A stuffed bear beats with the rhythm of a dead baby’s heart; a crew on a space mission are dying of exposure to alien dust and at the hands of a killer among them; and a town keeps receding to the east as a man travels back to the father who drove him away.
In these stories, Brian Evenson unsettles us with the everyday and the extraordinary—the terror of living with the knowledge of all we cannot know.
‘Evenson’s fiction is stark and often jaw-droppingly funny…Some of the stories here evoke Kafka, some Poe, some Beckett, some Roald Dahl, and one, a demonic teddy-bear chiller called “BearHeart™” even Stephen King, but Evenson’s deadpan style always estranges them a bit from their models: He tells his odd tales oddly, as if his mouth were dry and the words won’t come out right.’
‘There is not a more intense, prolific or apocalyptic writer of fiction in America than Brian Evenson.’
‘Evenson’s fiction is equal parts obsessive, experimental and violent. It can be soul-shaking.’
‘Brian Evenson is one of the treasures of American story writing, a true successor both to the generation of Coover, Barthelme, Hawkes and Co., but also to Edgar Allan Poe.’
‘One of the most provocative, inventive and talented writers we have working today.’
‘Evenson is interested in philosophy and semiotics, the impossibility of ever truly knowing or naming the world, and our fundamental, helpless dependence on what our senses tell us…[His stories] are a wonderful feat of the uncanny.’
‘Violence is punishing but unbelievably subtle in Evenson’s delicate, minimalist stories. And ultimately, there is something cosmic — something utterly Lovecraftian, but without the baroque language — about this type of horror: Beneath the slippery, often abstruse plots lies a vast gulf of nothingness, in the purest and most unsettling sense of the word.’
‘This new collection, released alongside new editions of three of his older works, offers a great summation of Evenson’s strengths as a writer.’
‘A Collapse of Horses is a stunning collection of disparate tales of existential terror, which could serve as a good introduction to readers who are not familiar with his work. However, allow your reviewer to warn you: once you have read Evenson, you will want to read all of Evenson; yet beware, like most addictions, it is a dangerous pursuit and one not easy to pass through unscathed.’
‘You never realize how deep his fiction has wormed its way into your brain until hours, days, even weeks later, when you’re lying in the dark and Evenson’s images come flooding back, unbidden. A Collapse of Horses will stay with you for a long time…whether you want it to or not.’

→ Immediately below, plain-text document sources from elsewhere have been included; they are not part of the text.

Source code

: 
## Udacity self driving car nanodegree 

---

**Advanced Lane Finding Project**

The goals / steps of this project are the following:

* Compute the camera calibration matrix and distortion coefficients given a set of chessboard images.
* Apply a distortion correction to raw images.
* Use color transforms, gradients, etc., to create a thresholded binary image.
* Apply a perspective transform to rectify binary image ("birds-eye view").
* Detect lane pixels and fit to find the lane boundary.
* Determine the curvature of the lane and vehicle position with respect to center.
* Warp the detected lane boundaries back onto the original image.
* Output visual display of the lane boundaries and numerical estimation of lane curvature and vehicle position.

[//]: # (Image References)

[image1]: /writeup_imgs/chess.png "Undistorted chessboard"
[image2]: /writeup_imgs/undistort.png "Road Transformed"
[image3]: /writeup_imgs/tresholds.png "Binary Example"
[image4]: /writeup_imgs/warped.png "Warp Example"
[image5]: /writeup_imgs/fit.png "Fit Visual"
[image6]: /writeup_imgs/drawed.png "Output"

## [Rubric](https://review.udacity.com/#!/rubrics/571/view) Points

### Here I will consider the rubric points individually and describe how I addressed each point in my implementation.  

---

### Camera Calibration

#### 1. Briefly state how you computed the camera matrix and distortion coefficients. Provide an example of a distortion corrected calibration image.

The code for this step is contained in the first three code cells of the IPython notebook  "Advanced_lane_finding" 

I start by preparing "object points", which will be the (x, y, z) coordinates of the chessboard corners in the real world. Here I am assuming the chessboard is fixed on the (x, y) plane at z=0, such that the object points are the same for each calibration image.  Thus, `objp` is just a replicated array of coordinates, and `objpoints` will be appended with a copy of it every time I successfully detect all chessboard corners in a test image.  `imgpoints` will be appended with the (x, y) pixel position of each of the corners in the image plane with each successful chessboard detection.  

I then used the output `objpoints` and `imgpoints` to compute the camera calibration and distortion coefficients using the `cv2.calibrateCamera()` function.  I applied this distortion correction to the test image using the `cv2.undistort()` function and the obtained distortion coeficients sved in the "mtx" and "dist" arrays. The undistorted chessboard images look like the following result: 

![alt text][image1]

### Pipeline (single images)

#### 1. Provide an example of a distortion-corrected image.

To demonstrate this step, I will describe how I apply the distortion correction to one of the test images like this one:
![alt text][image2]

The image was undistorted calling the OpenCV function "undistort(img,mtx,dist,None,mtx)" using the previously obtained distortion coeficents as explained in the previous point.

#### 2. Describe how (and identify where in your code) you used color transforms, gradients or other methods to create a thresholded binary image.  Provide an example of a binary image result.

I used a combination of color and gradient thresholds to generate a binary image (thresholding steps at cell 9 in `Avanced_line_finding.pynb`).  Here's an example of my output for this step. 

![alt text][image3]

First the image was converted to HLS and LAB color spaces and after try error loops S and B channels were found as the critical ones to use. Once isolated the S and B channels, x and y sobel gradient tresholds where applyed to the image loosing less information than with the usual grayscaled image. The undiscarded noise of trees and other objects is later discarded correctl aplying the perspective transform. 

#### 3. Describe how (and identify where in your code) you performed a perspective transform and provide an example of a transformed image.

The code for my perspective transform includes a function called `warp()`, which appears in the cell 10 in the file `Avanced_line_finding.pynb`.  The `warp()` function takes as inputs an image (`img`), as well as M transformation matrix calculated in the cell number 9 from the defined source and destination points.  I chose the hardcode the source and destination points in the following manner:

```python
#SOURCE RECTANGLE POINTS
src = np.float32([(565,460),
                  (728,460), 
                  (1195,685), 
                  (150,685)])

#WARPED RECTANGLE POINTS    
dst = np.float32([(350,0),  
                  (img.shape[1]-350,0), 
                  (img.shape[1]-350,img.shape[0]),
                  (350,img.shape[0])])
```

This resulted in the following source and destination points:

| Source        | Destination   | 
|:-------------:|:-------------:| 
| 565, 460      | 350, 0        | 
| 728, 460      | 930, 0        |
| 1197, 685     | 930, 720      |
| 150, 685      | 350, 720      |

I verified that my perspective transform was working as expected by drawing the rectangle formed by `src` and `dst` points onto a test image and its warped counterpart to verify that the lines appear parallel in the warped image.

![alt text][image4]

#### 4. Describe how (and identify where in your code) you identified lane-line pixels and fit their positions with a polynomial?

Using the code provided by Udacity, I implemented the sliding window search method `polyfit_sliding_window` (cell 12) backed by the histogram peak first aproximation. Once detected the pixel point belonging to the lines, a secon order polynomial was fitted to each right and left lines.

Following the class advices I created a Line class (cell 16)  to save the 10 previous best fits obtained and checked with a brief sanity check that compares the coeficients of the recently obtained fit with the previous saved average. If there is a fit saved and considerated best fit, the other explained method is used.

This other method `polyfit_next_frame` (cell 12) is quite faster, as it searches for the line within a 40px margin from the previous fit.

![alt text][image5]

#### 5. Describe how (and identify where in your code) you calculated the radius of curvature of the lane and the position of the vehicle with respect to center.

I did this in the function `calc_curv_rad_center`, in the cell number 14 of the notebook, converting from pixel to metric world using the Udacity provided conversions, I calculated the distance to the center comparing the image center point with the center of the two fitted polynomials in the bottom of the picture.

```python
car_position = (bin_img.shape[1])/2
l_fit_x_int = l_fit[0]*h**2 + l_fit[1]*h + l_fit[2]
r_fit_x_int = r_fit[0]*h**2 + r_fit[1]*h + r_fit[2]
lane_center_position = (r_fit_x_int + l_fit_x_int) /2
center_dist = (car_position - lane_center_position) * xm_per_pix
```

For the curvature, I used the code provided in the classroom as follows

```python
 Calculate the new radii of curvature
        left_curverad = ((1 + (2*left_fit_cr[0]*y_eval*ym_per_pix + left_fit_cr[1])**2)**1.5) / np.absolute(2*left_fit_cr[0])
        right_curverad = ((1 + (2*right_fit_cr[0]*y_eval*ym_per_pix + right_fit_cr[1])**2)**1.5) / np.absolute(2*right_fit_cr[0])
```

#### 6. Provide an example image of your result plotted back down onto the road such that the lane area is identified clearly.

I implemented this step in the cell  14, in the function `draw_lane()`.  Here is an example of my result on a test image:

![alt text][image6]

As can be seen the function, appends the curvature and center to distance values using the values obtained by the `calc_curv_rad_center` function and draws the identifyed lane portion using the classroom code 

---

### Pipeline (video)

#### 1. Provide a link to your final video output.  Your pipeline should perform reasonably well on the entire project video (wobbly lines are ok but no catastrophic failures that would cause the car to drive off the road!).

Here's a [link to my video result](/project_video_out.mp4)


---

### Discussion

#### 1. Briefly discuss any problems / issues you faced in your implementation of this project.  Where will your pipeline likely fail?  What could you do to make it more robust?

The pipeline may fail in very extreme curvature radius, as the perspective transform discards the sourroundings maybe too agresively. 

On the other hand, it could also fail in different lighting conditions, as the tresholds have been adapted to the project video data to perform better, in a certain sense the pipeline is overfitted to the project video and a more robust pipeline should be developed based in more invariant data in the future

‘Brian Evenson is one of the most consistently vital and unnerving voices in writing today…No matter where you start with Evenson’s work, the door is wide ajar, and once you go through it you won’t be coming out.’
‘Evenson’s stories, small masterworks of literary horror, are elegantly tense. They operate in psychological territory, never relying on grossness or slasher silliness to convey their scariness…For the Stephen King fan in the house: an author as capable, if a touch less prolific.’
‘A Collapse of Horses is a master class in unnerving storytelling; seventeen short narratives that range from horror to science fiction and from surrealism to noir. The variety is outstanding, the writing is superb, but what makes this collection deserving of attention is how Evenson manages to achieve a perfect balance between what is on the page and what is left out.’
‘While they run the gamut of genres, these stories all lie in the same orbit of dark gravity: a field of dust, blood, head trauma, inert flesh, semicorporeal stuff and fear– mainly the terror of what we’re capable of.’
‘A collection of 17 powerful and sometimes very weird stories, some of which will send a shiver up the spine of the most well-balanced reader. Brian Evenson has a genuinely original imagination and a strong stomach.’
‘A Collapse of Horses is a masterclass of the horror short story…Many of these tales will likely have readers leaving their lights on well after they put the book down.’
‘Evenson is an American writer who sets out to disturb and unsettle his readers. He certainly succeeds with his latest collection of modern horror stories…All very weird, but somehow Evenson pulls it off.’
‘Stories that will not only unnerve and unsettle you, but also chill you to the bone…The ordinary becomes extraordinary and then terrifying. Shades of Kafka. Shadows of Stephen King. Each story brings a new sense of unease and dread. Horror storytelling at its best.’
‘To a reader unfamiliar with Evenson’s unique cadence of nastiness, his latest collection of short stories, A Collapse of Horses, is the ideal introduction. Evenson moves through the genres—Western, science fiction, childhood reminiscence, ghost story, found document, confession—and finds ways to make them eerier. His open sentences are often striking…attention snagged our expectations are more than fulfilled.’